Porém, segundo o site Glassdoor, é possível encontrar salários de cerca de R$ 6.000,00 e R$ 7.000,00 dependendo da senioridade do profissional, cargo ocupado e empregador. 

Seja um especialista em Fisioterapia do Trabalho e Ergonomia 

No Brasil, a Fisioterapia do Trabalho só pode ser exercida por um profissional que tenha graduação em fisioterapia e registro profissional no COFFITO, o Conselho Federal de Fisioterapia e Terapia Ocupacional. 

Além disso, existe a preferência para que o profissional atuante na área também tenha uma especialização em Fisioterapia do Trabalho e Ergonomia. 

Por isso, queremos aproveitar este espaço para convidar você a conhecer a Pós +Carreira EAD UNIFSA em Fisioterapia do Trabalho e Ergonomia. 

Com esta especialização, você aprenderá técnicas para deixar a experiência corporativa mais agradável ao corpo, à saúde e à mente. 

Dentre os conhecimentos adquiridos estarão práticas transformadoras para a rotina, a promoção de bem-estar e qualidade de vida e como atuar dentro de espaços corporativos e industriais. 

A Pós-graduação em Fisioterapia do Trabalho e Ergonomia EAD também permite que você acrescente mais linhas ao seu currículo antes mesmo da conclusão do curso. 

Isso porque o formato +Carreira proporciona múltipla certificação. A cada três meses, você conquista um certificado intermediário de extensão, além de um diploma de especialização 360h ao final do curso. 

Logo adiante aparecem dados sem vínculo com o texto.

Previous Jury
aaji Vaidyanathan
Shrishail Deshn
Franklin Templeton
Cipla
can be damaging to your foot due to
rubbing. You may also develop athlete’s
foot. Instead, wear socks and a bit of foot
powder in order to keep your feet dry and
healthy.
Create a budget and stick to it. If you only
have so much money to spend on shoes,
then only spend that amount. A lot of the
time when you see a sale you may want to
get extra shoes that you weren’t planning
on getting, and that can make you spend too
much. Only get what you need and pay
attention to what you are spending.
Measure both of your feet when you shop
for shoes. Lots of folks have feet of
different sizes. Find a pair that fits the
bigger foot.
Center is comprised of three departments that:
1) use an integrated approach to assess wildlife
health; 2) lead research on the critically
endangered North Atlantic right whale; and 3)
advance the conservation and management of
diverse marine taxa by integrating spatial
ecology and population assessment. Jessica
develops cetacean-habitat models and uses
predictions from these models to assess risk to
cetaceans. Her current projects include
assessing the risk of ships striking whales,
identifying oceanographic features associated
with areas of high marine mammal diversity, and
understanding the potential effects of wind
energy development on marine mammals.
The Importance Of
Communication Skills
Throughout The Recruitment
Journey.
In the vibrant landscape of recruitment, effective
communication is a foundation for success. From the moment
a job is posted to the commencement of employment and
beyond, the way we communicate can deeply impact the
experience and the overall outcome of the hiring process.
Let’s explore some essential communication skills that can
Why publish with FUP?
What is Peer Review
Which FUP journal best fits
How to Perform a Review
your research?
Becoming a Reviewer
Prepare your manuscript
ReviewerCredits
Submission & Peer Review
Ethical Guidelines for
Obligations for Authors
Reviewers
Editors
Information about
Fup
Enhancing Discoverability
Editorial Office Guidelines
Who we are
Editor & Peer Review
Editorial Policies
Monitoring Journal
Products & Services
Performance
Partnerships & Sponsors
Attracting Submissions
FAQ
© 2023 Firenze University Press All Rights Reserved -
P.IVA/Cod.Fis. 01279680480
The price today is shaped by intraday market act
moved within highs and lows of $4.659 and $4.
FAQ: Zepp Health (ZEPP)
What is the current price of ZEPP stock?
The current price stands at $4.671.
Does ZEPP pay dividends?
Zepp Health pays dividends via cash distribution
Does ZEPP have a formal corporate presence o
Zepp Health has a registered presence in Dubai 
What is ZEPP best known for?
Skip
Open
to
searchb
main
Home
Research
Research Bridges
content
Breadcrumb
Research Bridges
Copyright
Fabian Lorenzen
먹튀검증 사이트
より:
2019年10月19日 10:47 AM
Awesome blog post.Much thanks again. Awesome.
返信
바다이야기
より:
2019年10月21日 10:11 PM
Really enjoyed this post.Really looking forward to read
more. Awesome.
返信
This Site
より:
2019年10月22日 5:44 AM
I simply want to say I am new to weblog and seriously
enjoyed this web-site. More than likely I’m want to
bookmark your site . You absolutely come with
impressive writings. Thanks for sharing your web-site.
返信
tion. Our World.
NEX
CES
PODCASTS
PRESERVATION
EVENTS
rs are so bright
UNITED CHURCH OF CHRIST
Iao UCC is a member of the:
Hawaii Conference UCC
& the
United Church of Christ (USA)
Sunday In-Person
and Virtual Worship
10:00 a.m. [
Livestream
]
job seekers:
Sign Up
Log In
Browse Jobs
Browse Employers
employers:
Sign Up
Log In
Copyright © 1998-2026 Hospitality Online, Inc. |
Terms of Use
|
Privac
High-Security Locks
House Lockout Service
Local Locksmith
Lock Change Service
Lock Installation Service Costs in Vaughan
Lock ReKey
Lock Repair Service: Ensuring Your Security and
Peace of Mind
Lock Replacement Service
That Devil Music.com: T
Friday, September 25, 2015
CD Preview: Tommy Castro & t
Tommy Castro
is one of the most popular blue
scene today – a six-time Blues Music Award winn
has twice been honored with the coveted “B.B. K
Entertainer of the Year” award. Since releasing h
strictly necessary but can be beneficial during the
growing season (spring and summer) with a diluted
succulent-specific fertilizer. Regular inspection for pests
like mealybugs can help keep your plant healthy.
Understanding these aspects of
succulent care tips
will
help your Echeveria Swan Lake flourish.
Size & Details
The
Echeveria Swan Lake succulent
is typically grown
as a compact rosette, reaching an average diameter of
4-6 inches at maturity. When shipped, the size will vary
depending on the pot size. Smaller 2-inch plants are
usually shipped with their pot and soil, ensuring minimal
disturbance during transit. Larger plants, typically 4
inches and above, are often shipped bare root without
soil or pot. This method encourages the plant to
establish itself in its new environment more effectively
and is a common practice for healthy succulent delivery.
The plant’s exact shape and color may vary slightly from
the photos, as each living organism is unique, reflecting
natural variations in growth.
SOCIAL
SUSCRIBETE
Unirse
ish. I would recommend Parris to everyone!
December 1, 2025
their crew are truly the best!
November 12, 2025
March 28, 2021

Os certificados intermediários que você receberá durante o curso são estes: 

  • Introdução à Saúde do Trabalho 
  • Técnicas fisioterapêuticas aplicadas à saúde do trabalho 
  • Ginástica Laboral e Qualidade de Vida 
  • Análise Ergonômica do Trabalho   

Outra característica importante da Pós +Carreira EAD UNIFSA é que você recebe acompanhamento profissional de carreira. Além de poder contar com convênios para cursar sua especialização com descontos. 

Conheça a Pós +Carreira EAD UNIFSA em Fisioterapia do Trabalho e Ergonomia neste link. 

Conclusão 

Esperamos que ao chegar ao final deste artigo, você tenha conseguido tirar suas dúvidas sobre como funciona a fisioterapia do trabalho e como você pode se especializar para atuar na área.